Someone else pointed out that the overwhelming majority of fanfic writers and readers are women. “It’s so funny,” she mused ironically, “how that space is also not given credit.”

As she spoke someone in the audience left the room. As soon as the doors opened to the hallway, we were all blasted with the sounds of younger men shouting at their friend Josh. Unsurprisingly, Bee-Oh seemed to suck in and magnify their yelling.

As the panel got closer and audience members moved on to their next events to its conclusion this kept happening. And I found myself thinking that our situation in some ways captured the experience of these writers and their fans, that sense of being disrespected, pushed to the margins and trampled on.

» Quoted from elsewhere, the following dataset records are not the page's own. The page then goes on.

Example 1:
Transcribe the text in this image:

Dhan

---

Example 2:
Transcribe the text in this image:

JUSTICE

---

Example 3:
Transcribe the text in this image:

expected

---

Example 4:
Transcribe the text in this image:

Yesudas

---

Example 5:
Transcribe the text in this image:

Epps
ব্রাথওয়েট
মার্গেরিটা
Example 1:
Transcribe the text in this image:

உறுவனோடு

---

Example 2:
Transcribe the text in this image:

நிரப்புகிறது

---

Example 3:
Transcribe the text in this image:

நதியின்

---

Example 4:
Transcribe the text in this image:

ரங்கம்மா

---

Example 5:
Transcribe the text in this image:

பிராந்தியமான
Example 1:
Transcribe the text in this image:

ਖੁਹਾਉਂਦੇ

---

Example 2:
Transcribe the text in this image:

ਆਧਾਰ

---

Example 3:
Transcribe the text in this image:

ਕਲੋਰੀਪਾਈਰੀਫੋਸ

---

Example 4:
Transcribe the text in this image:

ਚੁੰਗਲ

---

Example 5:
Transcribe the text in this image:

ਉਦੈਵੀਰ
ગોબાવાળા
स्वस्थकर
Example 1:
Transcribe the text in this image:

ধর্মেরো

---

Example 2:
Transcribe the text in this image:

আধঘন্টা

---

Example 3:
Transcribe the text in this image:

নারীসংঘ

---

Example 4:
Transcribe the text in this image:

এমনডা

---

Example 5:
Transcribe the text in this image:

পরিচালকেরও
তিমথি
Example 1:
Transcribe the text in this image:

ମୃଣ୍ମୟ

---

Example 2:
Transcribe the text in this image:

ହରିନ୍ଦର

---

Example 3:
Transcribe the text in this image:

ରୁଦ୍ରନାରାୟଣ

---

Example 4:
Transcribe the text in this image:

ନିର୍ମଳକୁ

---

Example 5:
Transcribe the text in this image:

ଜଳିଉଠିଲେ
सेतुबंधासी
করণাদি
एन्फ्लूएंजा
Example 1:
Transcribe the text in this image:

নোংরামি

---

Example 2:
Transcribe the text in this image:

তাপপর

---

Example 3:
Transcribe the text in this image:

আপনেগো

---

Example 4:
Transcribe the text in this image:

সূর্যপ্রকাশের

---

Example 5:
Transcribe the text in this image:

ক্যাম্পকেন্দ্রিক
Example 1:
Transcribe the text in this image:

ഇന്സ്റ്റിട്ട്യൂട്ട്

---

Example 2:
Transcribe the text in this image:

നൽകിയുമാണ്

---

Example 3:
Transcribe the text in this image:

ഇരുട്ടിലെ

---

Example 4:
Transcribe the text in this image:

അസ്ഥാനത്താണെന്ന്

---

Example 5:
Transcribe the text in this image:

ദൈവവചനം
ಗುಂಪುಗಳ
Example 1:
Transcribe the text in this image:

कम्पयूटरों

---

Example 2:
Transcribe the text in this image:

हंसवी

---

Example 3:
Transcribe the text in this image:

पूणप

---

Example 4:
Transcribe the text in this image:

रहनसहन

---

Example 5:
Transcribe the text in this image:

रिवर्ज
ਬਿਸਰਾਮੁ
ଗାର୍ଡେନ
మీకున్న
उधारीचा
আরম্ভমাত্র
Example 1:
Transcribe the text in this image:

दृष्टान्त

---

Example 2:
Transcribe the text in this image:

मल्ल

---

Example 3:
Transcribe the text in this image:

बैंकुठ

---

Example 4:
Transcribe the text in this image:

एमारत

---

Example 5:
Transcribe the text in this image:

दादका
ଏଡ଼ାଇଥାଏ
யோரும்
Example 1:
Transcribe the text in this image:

But in the end I couldn’t quite make that interpretation work. Because no matter how bad the setting was or how obnoxious Josh and his boyfriends were, the panelists never seemed phased by any of it. They just kept talking and laughing and enjoying one’s another company.

I wanted to see the fanfic community as a delicate gem, but in fact it was more like the brilliant little wildflowers that you discover on a walk. Rather than pondering how they’re able to survive, they make you wonder what other beauty might be out there waiting for you, if you just stopped to look around. And they leave you feeling grateful that you came.